A few little tricks to ensure your soup turns out perfectly every time!

  • Don’t Overcook the Pasta: Cook the pasta just until al dente, as it will continue to soften in the hot soup.
  • Low Heat for Cheese: Always add the cheese over low heat and stir constantly. If the heat is too high, the cheese can separate and become oily or gritty.
  • Prep Ahead: You can chop all your veggies in advance and store them in the refrigerator, making soup-making even faster on a busy day.
  • Prevent Sticking: Make sure to stir the soup frequently, especially after adding the broth and milk, to prevent anything from sticking to the bottom of the pot.

How to Store It

Got leftovers? Lucky you! This soup stores beautifully. Once cooled completely, transfer it to an airtight container and pop it in the refrigerator. It should stay delicious for about 3-4 days. When you’re ready to enjoy it again, gently reheat it on the stovetop over low heat, adding a splash of milk or broth if it seems too thick. Avoid reheating in the microwave if possible, as it can sometimes affect the creamy texture.

FAQs

Got a question? We’ve got answers!

Can I make this soup dairy-free?

Yes, you can! Use your favorite dairy-free milk alternative (like almond or soy milk) and a dairy-free shredded cheese alternative. Ensure your butter substitute is also dairy-free.

Can I freeze this soup?

While it’s best enjoyed fresh, you can freeze it. However, dairy-based soups can sometimes separate or become a bit grainy after freezing and thawing. If you do freeze it, thaw it in the refrigerator overnight and reheat gently on the stovetop, stirring well.

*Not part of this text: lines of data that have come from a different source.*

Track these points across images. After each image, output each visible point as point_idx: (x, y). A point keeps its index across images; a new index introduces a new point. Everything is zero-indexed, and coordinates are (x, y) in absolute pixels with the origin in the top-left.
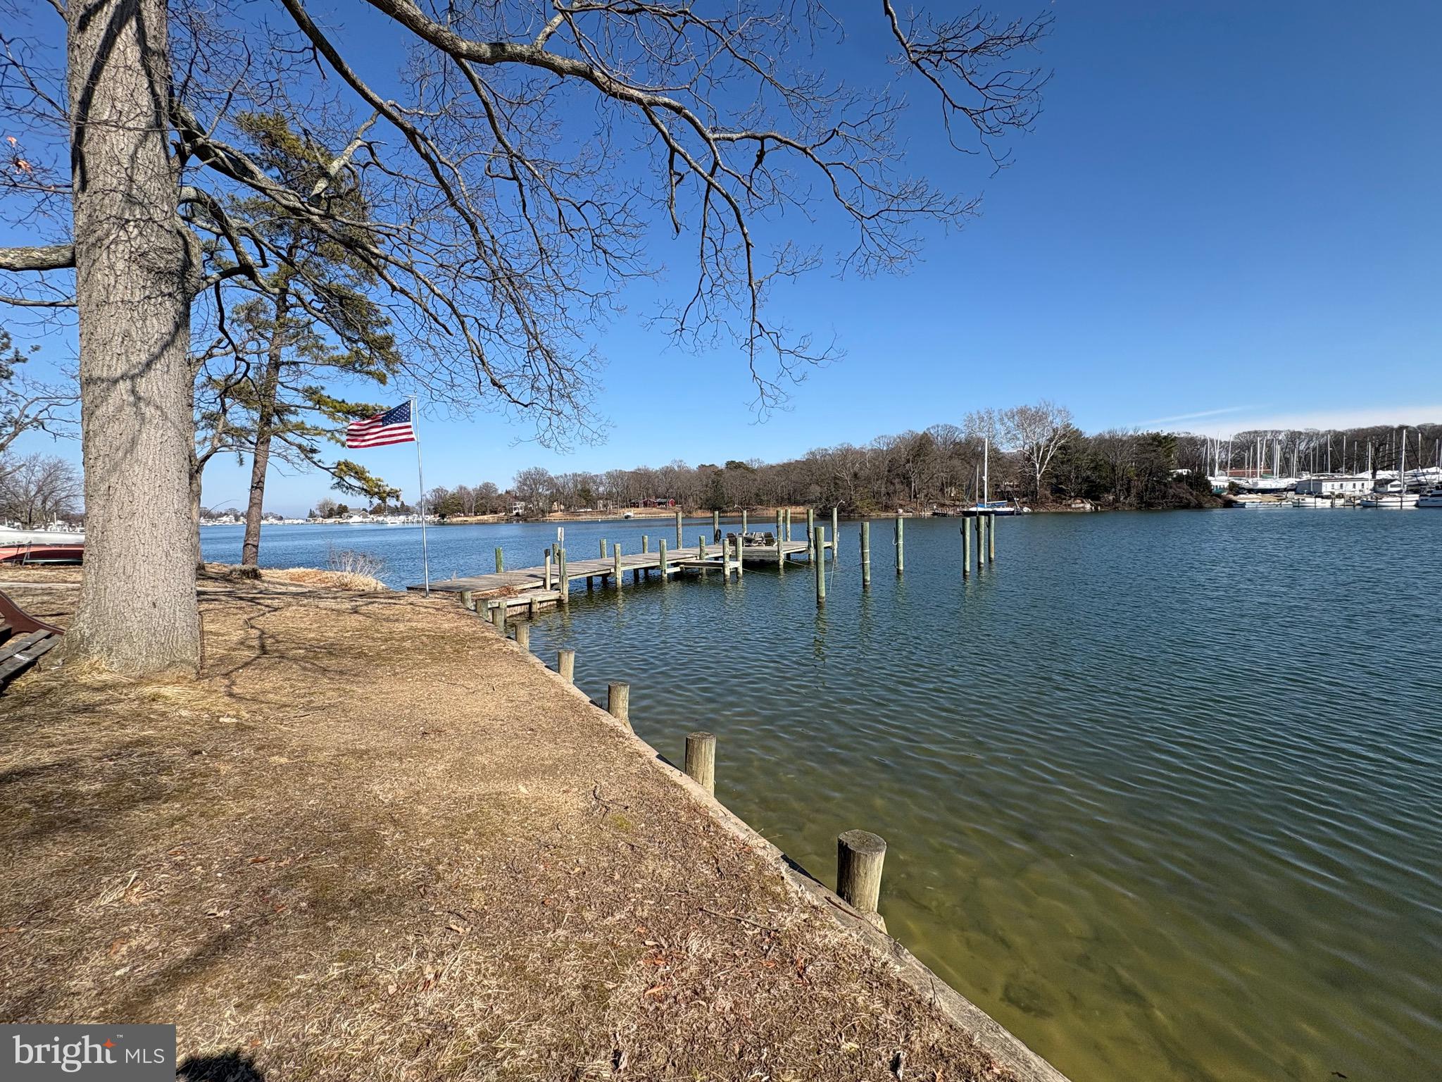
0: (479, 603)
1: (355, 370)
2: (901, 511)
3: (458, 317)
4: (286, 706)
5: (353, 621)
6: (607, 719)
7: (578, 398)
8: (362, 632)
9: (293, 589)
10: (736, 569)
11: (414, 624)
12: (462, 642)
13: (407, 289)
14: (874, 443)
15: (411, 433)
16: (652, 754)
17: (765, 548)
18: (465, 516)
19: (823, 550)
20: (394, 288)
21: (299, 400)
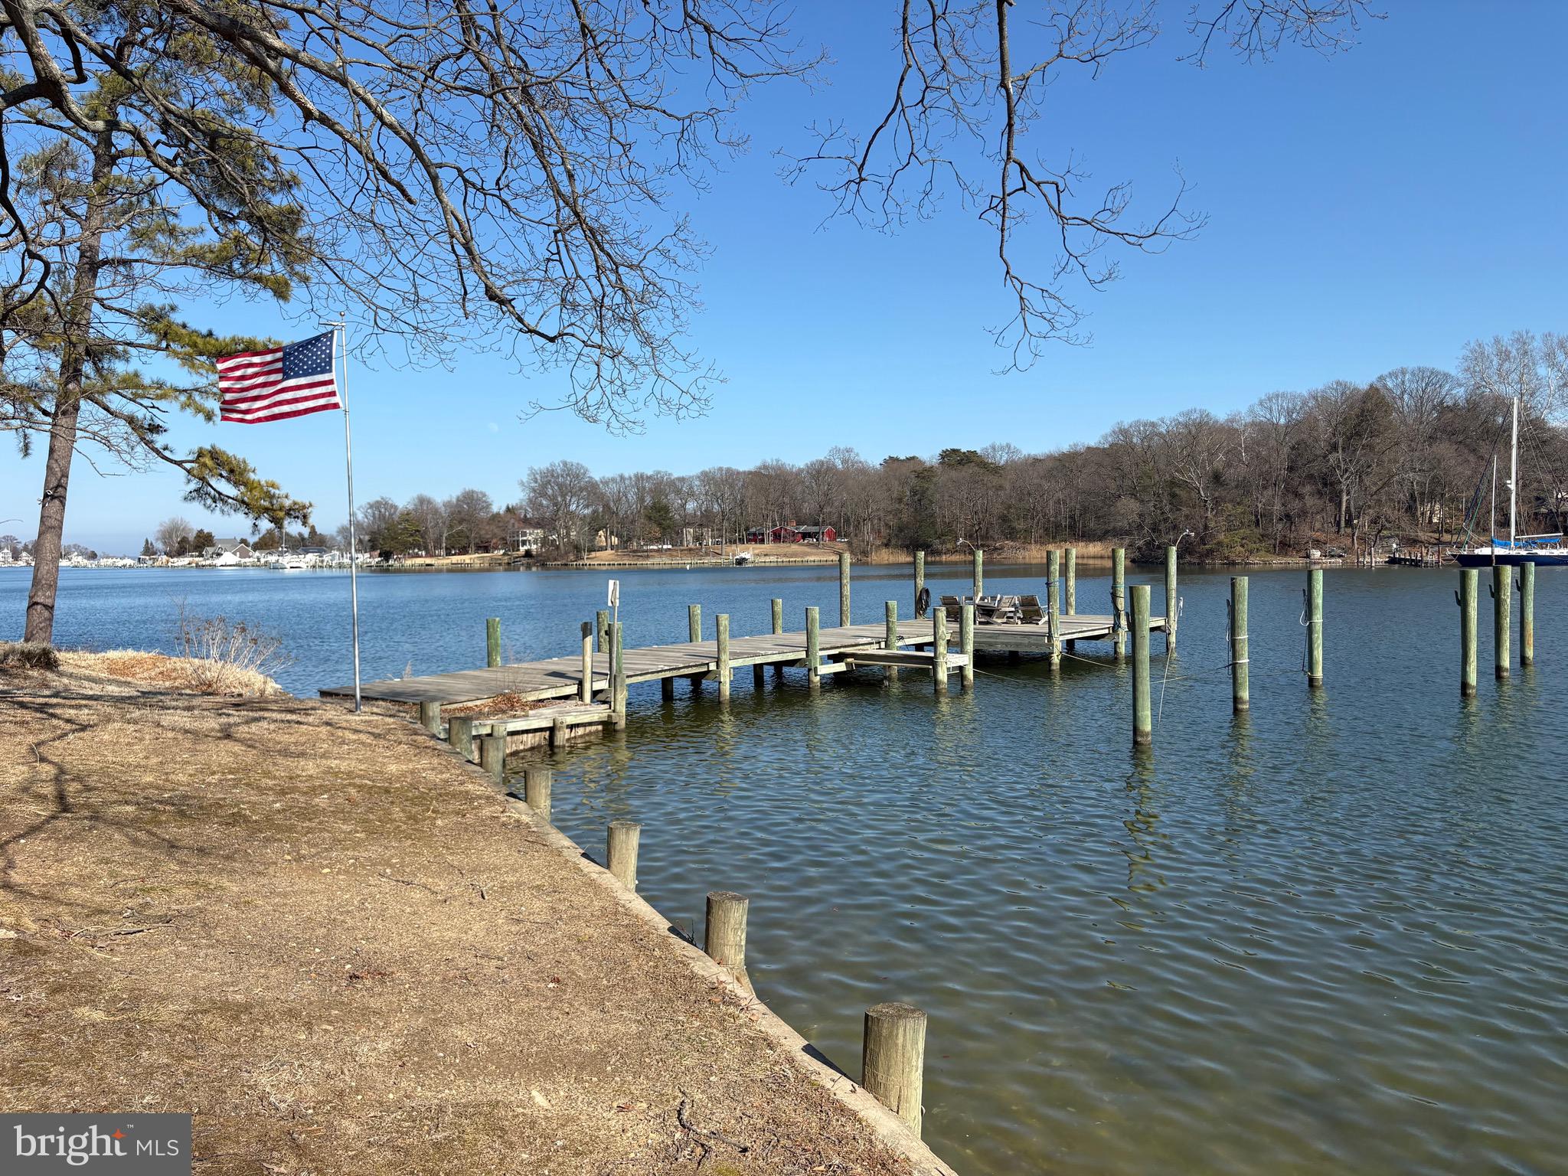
0: (456, 726)
1: (231, 274)
2: (1316, 554)
3: (427, 167)
4: (102, 912)
5: (223, 754)
6: (704, 966)
7: (655, 323)
8: (241, 773)
9: (113, 690)
10: (961, 668)
11: (334, 763)
12: (422, 800)
13: (332, 116)
14: (1258, 409)
15: (333, 394)
16: (794, 1042)
17: (1021, 627)
18: (429, 555)
19: (1147, 633)
20: (308, 115)
21: (132, 333)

How do I make the soup thicker?

If your soup isn’t as thick as you’d like, you can create a slurry by mixing 1 tablespoon of flour or cornstarch with 2 tablespoons of cold water. Stir this into the simmering soup and cook for another minute or two until thickened.

Cozy Creamy Macaroni and Cheese Broccoli Soup

A comforting and creamy soup that combines the best of macaroni and cheese with the wholesomeness of broccoli.
Prep Time 15 minutes
Cook Time 30 minutes
Servings 4

Equipment

  • Large pot or Dutch oven
  • Whisk

Ingredients
  

Main ingredients

  • 4 oz dry elbow pasta or small shape
  • 1.5 cups onion chopped
  • 1 large carrot chopped
  • 1 stalk celery chopped
  • 2 cloves garlic minced
  • 1 tbsp salted butter
  • 2 tbsp flour
  • 2.5 cups fat-free low-sodium chicken broth or vegetable broth
  • 1 cup fat-free milk
  • 0.25 tsp nutmeg pinch
  • 0.5 tsp dry mustard
  • salt to taste
  • fresh pepper to taste
  • 2 cups broccoli florets chopped into small pieces
  • 1.5 cups 2% sharp cheddar cheese grated
  • 2 tbsp Parmesan cheese

Instructions
 

  • Cook the pasta according to the package directions. Once it’s nice and tender, drain it and set it aside.
  • Melt the butter over medium heat in a large pot or Dutch oven. Add the chopped onion, carrot, and celery. Sauté for about 5-7 minutes until softened.
  • Stir in the minced garlic and cook for 1 minute until fragrant.
  • Whisk in the flour and cook for 1-2 minutes, stirring constantly.
  • Gradually whisk in the chicken or vegetable broth, followed by the milk, until smooth.
  • Add the nutmeg and dry mustard. Stir and bring the mixture to a gentle simmer, stirring occasionally until it thickens.
  • Add the chopped broccoli florets and cook until tender-crisp, about 5-7 minutes.
  • Reduce heat to low. Stir in the grated cheddar cheese and Parmesan cheese until melted and smooth.
  • Add the cooked pasta back into the pot and stir.
  • Season with salt and fresh pepper to taste. Serve hot.

Notes

For a dairy-free version, use dairy-free milk alternatives and shredded cheese. If the soup is too thick, create a slurry with 1 tbsp flour/cornstarch and 2 tbsp cold water, stir into simmering soup until thickened.